What you will do – Write out the relationship advice thread below word for word, in full.

Excerpt to read –
Hey guys, I'm a female in my late 20's and my boyfriend of about 5 months is 21. My concern is that he seems to be no longer interested in sex. I feel like my sex drive is pretty normal. He turns me on a lot when we are kissing and I would like to go further. We had sex pretty frequently when we first started dating but now he just doesn't want to do anything anymore. I just moved into a new apartment about a month and a half ago, and we have only had sex a couple times since then. I thought maybe it was the new place that made him uncomfortable, but I don't know. He brought it up in conversation and apologized saying that he goes through periods where he just isn't sexually at all. It's really hard to deal with because I can't help but get really turned on when we are cuddling and kissing. I don't want to be pushy or anything, I just don't know how to deal with this situation. I like him a lot.
Reassure him that you like him a lot and sex is not the be-all and end-all of your relationship See if he likes licking pussy See if he's ok with you masturbating while you kiss and cuddle with him
Even though you like him so much, it sounds like he's sending you a message that he's ready to move on. You're young. There are many fish in the sea. Don't feel bad if you have to let him go.

Dataset extract –

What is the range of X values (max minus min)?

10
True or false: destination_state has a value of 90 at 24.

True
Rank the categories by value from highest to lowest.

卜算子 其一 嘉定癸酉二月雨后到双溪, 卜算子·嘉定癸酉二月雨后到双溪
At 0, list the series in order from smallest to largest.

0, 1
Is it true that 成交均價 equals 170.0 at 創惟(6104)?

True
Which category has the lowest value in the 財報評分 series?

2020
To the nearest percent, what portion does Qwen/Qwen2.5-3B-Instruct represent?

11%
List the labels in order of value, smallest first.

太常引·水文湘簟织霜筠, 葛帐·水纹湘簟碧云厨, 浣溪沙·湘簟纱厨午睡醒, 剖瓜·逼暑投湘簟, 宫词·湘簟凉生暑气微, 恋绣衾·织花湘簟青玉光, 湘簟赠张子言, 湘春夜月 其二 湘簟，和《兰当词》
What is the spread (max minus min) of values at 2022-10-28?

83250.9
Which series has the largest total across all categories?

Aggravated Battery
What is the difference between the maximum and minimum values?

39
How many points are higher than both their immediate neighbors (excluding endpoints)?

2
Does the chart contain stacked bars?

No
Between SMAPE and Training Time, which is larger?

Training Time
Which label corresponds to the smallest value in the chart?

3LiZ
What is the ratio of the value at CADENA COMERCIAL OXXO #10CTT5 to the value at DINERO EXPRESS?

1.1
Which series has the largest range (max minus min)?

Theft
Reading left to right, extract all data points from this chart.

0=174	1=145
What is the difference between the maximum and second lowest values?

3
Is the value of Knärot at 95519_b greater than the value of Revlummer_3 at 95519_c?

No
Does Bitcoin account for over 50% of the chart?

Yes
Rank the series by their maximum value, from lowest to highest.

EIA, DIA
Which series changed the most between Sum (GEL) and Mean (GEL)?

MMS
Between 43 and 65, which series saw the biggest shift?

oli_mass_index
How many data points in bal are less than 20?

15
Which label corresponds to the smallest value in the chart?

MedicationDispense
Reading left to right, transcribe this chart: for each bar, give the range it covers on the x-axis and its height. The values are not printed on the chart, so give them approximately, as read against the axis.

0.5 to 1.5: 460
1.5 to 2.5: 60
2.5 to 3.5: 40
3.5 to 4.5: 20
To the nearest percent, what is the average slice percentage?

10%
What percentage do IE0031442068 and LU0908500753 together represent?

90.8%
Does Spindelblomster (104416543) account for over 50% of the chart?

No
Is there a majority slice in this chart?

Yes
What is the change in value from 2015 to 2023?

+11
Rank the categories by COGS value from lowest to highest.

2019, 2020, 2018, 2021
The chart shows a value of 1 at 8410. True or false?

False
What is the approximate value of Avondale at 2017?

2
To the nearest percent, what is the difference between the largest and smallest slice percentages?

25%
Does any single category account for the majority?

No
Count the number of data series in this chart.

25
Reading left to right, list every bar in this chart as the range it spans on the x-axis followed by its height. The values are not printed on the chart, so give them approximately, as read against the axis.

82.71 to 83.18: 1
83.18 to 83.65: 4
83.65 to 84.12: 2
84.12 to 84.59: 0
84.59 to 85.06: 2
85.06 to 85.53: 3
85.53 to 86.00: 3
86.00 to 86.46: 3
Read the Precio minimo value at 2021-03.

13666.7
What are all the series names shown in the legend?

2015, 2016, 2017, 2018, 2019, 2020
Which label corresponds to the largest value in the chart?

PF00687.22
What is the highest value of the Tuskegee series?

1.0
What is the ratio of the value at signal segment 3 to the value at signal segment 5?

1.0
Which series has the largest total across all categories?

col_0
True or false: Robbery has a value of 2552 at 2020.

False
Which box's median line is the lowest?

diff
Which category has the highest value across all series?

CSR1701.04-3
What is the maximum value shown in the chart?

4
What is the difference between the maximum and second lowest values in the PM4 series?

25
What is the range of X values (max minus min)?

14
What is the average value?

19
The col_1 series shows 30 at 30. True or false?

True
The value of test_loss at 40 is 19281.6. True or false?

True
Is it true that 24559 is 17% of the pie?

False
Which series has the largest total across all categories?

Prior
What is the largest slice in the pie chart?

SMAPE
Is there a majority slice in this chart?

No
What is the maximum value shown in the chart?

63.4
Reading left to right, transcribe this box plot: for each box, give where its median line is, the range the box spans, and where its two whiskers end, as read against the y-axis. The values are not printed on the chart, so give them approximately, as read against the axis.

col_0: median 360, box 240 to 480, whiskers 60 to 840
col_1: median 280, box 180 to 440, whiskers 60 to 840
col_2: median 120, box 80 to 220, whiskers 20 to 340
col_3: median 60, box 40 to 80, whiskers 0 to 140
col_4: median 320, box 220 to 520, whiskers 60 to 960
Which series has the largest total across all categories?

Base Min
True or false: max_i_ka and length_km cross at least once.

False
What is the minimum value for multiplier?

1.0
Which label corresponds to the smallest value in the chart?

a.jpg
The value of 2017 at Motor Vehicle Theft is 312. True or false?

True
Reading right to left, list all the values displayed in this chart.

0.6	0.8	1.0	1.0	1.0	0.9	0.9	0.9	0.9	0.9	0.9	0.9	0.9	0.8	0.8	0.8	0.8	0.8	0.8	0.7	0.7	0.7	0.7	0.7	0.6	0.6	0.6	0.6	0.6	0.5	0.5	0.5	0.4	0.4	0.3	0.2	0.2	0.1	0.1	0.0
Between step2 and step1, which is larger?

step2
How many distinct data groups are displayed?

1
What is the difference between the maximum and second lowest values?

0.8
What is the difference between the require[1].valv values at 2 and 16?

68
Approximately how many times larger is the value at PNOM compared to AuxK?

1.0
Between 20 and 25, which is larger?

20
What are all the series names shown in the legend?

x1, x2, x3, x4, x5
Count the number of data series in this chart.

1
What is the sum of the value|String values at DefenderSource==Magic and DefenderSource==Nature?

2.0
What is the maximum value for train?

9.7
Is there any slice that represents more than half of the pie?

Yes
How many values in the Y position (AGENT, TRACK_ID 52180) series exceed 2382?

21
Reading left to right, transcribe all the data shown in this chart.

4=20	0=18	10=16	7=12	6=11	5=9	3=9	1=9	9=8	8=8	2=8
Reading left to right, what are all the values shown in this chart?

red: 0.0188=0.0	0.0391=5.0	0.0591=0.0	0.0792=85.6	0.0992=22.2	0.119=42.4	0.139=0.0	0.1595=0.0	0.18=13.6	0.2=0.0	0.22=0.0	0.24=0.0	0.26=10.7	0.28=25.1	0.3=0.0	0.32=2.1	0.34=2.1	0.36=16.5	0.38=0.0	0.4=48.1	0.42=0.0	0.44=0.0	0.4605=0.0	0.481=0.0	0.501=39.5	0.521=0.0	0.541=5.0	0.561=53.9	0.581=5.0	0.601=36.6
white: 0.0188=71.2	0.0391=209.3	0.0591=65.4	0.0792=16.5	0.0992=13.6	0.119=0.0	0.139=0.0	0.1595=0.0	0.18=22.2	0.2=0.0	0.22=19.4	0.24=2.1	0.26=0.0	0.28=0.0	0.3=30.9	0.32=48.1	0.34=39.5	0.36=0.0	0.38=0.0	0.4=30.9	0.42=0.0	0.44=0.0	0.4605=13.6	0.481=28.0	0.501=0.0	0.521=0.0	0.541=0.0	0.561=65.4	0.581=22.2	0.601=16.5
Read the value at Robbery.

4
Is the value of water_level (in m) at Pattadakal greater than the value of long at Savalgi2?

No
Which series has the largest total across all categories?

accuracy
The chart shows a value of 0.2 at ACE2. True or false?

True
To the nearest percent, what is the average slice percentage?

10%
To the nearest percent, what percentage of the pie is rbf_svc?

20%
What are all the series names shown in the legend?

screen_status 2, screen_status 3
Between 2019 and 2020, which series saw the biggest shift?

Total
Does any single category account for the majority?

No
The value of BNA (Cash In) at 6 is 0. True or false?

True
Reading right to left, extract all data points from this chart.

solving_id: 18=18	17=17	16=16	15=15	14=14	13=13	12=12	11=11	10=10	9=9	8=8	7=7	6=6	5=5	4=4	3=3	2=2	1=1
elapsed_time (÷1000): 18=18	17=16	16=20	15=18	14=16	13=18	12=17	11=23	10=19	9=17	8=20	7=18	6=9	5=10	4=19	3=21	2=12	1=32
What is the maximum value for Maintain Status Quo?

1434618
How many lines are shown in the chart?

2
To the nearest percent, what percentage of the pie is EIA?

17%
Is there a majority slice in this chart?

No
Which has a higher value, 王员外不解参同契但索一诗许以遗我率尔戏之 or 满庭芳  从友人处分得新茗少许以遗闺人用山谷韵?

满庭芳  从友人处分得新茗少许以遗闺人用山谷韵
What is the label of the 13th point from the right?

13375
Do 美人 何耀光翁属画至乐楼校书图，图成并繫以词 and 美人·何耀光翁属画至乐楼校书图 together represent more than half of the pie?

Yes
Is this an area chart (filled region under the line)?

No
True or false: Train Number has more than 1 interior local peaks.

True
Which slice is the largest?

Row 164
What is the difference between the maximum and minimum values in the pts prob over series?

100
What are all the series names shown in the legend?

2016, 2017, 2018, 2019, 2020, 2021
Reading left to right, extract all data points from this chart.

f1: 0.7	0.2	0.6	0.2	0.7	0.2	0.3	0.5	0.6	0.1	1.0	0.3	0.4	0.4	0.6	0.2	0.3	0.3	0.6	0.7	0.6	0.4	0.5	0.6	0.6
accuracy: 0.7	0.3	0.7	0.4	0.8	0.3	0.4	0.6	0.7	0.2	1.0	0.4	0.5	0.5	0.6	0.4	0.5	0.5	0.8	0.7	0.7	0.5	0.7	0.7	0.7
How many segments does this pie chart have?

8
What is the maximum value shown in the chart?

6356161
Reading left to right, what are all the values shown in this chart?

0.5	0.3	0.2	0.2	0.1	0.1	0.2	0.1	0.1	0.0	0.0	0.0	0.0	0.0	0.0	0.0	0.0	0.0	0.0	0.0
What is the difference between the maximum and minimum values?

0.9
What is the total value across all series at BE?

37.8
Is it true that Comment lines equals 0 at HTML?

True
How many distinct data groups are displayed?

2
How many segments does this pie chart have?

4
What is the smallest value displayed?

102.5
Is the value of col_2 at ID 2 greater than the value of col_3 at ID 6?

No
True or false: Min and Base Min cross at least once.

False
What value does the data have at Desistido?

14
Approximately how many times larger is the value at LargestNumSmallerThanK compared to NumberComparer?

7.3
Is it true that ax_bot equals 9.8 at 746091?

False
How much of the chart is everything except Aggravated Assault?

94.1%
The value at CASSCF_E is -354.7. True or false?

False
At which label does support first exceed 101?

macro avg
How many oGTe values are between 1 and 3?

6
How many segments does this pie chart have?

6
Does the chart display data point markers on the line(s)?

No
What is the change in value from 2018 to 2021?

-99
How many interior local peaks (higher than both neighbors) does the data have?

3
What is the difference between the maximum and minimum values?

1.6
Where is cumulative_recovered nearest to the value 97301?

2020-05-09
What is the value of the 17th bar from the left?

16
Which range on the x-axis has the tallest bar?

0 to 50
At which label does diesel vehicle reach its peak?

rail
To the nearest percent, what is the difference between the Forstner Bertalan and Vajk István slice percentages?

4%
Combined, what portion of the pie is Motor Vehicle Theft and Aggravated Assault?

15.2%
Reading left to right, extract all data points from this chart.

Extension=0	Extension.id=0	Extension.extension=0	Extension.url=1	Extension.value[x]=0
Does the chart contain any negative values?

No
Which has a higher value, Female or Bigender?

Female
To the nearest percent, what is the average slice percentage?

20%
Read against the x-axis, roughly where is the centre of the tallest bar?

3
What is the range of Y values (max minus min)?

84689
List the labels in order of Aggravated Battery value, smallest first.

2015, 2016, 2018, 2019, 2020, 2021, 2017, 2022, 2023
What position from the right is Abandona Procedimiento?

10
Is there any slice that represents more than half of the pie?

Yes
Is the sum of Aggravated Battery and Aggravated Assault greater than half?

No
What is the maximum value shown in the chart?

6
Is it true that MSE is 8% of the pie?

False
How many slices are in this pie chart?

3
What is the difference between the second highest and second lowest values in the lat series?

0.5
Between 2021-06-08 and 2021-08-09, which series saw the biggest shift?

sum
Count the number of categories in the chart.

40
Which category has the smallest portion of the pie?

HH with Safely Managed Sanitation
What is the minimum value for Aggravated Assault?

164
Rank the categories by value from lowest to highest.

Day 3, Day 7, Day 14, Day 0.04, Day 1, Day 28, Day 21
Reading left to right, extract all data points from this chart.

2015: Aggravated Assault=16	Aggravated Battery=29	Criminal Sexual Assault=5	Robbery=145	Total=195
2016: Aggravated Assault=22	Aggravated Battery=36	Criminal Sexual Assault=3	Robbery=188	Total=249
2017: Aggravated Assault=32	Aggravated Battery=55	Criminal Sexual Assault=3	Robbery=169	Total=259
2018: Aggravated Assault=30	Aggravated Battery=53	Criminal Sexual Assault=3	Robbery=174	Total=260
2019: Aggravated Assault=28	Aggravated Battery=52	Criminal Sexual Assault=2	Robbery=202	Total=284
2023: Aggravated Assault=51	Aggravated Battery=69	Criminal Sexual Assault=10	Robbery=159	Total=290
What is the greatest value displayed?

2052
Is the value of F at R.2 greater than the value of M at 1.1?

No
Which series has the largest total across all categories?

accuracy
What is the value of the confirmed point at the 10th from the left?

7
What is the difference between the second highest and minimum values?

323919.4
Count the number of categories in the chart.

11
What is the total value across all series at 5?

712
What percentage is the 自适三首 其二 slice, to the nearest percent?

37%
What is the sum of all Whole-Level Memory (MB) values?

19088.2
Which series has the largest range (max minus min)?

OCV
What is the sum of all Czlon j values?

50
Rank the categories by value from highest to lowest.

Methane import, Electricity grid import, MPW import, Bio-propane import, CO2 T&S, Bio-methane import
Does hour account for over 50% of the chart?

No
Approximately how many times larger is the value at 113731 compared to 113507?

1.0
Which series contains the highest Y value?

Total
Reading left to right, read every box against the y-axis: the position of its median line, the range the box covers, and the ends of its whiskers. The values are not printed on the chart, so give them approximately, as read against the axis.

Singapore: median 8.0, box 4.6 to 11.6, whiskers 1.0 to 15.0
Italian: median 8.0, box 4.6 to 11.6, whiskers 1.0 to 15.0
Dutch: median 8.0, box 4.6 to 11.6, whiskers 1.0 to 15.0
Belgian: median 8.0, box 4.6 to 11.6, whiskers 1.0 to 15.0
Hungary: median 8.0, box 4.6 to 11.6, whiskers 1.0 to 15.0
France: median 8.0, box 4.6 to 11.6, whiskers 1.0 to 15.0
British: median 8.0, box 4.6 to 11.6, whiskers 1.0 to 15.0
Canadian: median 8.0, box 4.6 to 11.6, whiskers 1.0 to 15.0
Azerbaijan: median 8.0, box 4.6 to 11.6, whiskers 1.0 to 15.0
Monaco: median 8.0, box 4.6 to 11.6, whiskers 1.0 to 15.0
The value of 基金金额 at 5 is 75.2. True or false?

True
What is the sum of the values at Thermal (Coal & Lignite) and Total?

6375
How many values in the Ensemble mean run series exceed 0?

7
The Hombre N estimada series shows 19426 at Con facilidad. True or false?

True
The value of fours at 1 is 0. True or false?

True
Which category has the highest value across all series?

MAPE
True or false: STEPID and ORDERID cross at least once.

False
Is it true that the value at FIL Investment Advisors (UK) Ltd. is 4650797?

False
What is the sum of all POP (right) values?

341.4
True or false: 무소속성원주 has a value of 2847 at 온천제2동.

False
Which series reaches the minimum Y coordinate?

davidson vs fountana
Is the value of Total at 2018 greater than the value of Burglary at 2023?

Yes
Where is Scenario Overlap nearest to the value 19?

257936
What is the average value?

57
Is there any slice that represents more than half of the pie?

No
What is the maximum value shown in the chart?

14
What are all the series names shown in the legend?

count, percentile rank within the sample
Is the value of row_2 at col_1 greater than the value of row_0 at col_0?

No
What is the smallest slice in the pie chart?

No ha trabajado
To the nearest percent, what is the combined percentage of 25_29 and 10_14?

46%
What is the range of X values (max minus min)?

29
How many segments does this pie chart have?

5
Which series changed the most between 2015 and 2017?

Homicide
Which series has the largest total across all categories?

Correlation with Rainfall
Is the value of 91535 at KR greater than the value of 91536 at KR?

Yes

Exercise response –
Hey guys, I'm a female in my late 20's and my boyfriend of about 5 months is 21. My concern is that he seems to be no longer interested in sex. I feel like my sex drive is pretty normal. He turns me on a lot when we are kissing and I would like to go further. We had sex pretty frequently when we first started dating but now he just doesn't want to do anything anymore. I just moved into a new apartment about a month and a half ago, and we have only had sex a couple times since then. I thought maybe it was the new place that made him uncomfortable, but I don't know. He brought it up in conversation and apologized saying that he goes through periods where he just isn't sexually at all. It's really hard to deal with because I can't help but get really turned on when we are cuddling and kissing. I don't want to be pushy or anything, I just don't know how to deal with this situation. I like him a lot.
Reassure him that you like him a lot and sex is not the be-all and end-all of your relationship See if he likes licking pussy See if he's ok with you masturbating while you kiss and cuddle with him
Even though you like him so much, it sounds like he's sending you a message that he's ready to move on. You're young. There are many fish in the sea. Don't feel bad if you have to let him go.